▸ **Assignment**: Filter the material below down to the lines with the word "transformation" and give those lines.

▸ **Records to use**:
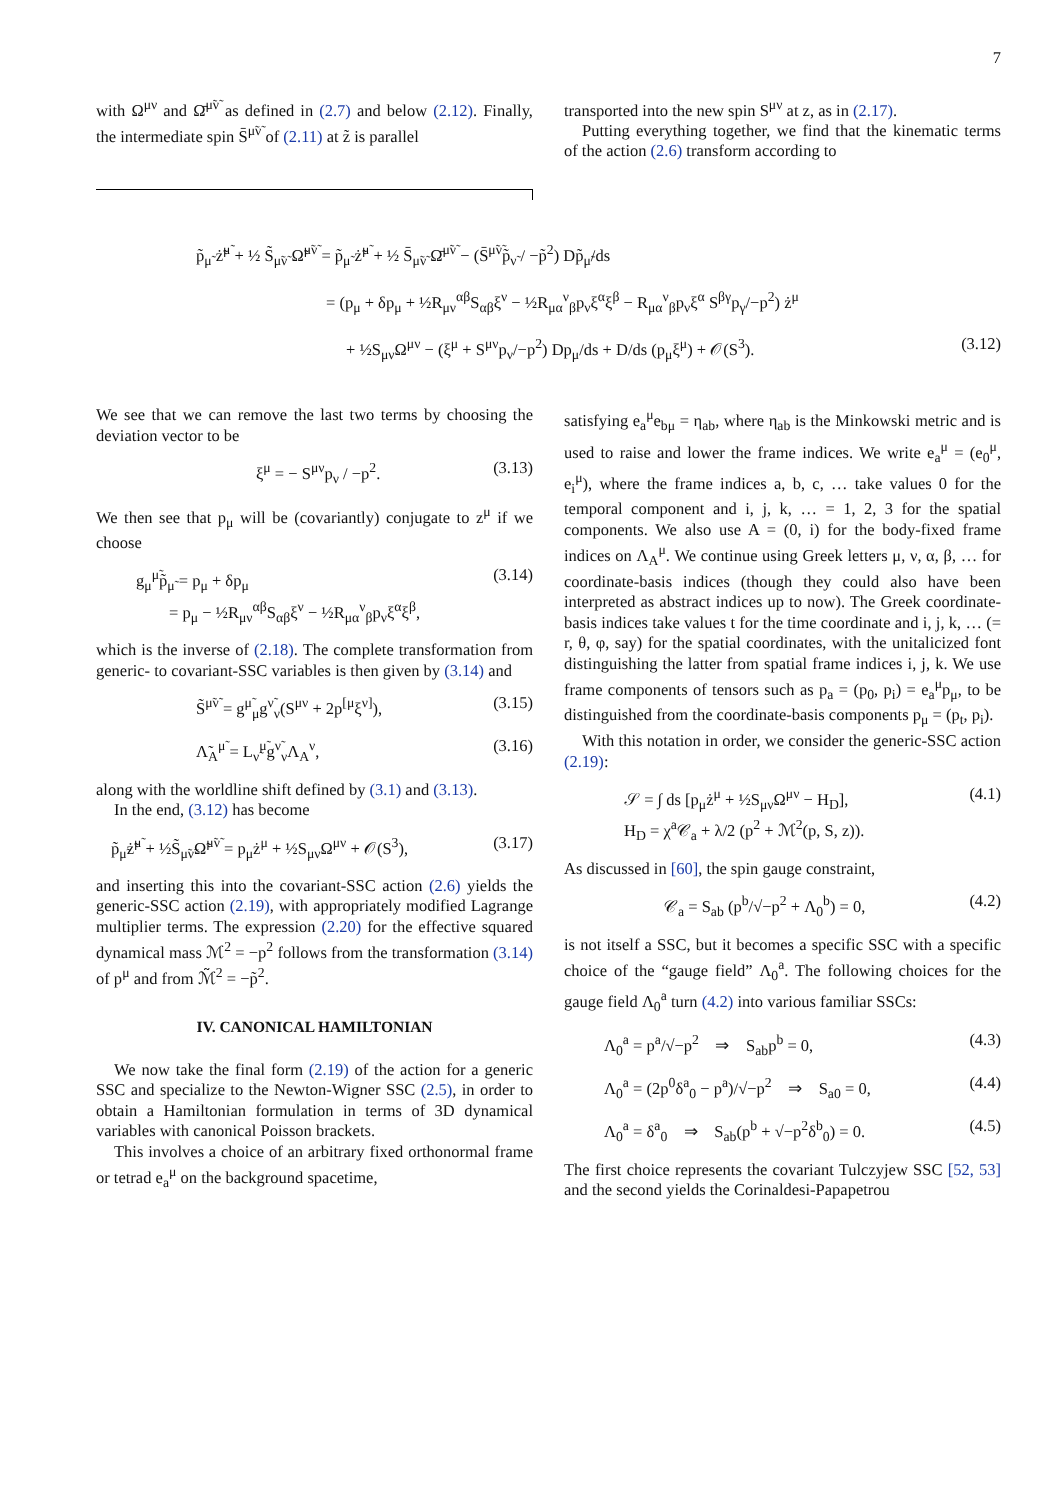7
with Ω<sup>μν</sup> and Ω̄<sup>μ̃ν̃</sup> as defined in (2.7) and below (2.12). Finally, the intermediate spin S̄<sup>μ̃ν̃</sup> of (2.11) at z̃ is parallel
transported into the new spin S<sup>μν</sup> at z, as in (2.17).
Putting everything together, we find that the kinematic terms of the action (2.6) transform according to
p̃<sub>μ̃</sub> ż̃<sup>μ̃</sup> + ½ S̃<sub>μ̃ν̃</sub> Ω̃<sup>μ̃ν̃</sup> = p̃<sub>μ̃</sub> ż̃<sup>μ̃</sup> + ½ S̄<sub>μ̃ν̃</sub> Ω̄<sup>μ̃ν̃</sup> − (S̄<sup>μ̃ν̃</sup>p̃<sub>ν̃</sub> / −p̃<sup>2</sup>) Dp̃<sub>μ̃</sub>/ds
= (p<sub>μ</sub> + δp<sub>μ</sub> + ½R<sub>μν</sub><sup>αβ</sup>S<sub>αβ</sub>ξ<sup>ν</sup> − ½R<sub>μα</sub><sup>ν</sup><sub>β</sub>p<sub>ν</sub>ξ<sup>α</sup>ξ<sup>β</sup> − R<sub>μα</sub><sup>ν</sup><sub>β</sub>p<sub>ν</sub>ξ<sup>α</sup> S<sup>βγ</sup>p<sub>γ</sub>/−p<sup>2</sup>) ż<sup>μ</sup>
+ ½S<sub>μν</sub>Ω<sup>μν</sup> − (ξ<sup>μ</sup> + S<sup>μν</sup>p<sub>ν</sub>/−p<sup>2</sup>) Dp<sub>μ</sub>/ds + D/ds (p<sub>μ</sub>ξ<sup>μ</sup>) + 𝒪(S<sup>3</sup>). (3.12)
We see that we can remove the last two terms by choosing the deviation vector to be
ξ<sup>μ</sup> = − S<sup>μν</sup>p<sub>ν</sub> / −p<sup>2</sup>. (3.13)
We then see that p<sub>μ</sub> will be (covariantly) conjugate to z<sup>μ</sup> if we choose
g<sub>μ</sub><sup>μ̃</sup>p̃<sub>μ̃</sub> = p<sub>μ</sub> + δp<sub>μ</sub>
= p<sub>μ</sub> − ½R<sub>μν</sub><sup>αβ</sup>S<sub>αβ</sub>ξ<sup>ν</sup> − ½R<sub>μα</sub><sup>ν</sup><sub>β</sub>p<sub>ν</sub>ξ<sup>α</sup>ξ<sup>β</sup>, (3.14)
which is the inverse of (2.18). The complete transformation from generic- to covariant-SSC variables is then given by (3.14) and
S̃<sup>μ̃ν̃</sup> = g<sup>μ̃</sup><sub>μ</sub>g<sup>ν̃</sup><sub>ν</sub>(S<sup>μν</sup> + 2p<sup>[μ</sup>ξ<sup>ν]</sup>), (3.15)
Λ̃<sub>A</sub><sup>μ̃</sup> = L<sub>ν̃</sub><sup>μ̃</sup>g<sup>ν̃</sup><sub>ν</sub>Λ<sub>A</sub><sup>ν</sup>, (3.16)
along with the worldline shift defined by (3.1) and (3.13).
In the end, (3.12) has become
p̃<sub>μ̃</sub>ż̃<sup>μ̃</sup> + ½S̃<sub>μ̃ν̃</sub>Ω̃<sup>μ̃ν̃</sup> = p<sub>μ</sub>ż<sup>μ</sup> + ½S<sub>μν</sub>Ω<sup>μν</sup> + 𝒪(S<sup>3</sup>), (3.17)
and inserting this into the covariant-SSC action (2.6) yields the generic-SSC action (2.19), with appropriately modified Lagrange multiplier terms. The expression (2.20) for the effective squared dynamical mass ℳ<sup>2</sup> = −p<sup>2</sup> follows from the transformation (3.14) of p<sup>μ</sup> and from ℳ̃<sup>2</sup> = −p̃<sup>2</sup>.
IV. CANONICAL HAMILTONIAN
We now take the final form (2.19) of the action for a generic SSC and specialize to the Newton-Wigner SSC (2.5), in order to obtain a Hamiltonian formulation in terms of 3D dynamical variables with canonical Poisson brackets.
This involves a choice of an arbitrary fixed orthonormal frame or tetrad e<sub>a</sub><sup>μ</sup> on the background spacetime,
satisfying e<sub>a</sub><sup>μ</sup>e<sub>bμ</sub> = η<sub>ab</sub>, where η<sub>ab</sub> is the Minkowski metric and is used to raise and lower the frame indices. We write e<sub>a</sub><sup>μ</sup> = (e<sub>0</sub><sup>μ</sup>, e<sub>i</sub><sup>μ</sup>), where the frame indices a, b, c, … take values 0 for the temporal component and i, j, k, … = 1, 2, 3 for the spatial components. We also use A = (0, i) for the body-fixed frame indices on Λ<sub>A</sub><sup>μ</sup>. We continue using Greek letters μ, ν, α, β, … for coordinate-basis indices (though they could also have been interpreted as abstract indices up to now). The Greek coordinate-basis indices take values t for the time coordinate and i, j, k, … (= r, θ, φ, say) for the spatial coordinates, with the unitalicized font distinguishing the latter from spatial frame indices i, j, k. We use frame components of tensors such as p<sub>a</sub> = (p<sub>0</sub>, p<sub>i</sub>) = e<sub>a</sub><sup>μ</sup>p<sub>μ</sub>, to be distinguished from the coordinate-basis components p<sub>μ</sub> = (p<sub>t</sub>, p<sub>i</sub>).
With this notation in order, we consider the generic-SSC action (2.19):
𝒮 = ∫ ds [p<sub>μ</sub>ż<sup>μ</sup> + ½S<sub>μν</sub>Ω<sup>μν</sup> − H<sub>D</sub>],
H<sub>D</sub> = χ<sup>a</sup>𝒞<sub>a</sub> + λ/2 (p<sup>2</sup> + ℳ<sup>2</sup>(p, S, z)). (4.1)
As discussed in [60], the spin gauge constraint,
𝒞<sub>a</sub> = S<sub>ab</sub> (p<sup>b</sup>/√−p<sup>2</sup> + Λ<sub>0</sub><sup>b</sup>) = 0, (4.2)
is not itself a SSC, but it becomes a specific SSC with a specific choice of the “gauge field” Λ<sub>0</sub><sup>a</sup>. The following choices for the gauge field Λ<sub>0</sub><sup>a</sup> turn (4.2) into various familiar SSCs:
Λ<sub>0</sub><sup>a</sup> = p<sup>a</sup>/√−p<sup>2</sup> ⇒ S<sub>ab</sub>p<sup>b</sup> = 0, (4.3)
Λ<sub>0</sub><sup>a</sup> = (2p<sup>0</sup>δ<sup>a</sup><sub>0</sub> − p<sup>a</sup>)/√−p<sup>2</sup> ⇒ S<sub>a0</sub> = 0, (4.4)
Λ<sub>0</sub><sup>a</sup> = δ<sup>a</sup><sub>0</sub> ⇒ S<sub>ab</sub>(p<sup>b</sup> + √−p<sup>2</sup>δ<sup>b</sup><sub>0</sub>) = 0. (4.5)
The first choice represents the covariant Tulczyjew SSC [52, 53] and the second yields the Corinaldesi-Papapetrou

▸ **Solution to this task**:
which is the inverse of (2.18). The complete transformation from generic- to covariant-SSC variables is then given by (3.14) and
and inserting this into the covariant-SSC action (2.6) yields the generic-SSC action (2.19), with appropriately modified Lagrange multiplier terms. The expression (2.20) for the effective squared dynamical mass ℳ<sup>2</sup> = −p<sup>2</sup> follows from the transformation (3.14) of p<sup>μ</sup> and from ℳ̃<sup>2</sup> = −p̃<sup>2</sup>.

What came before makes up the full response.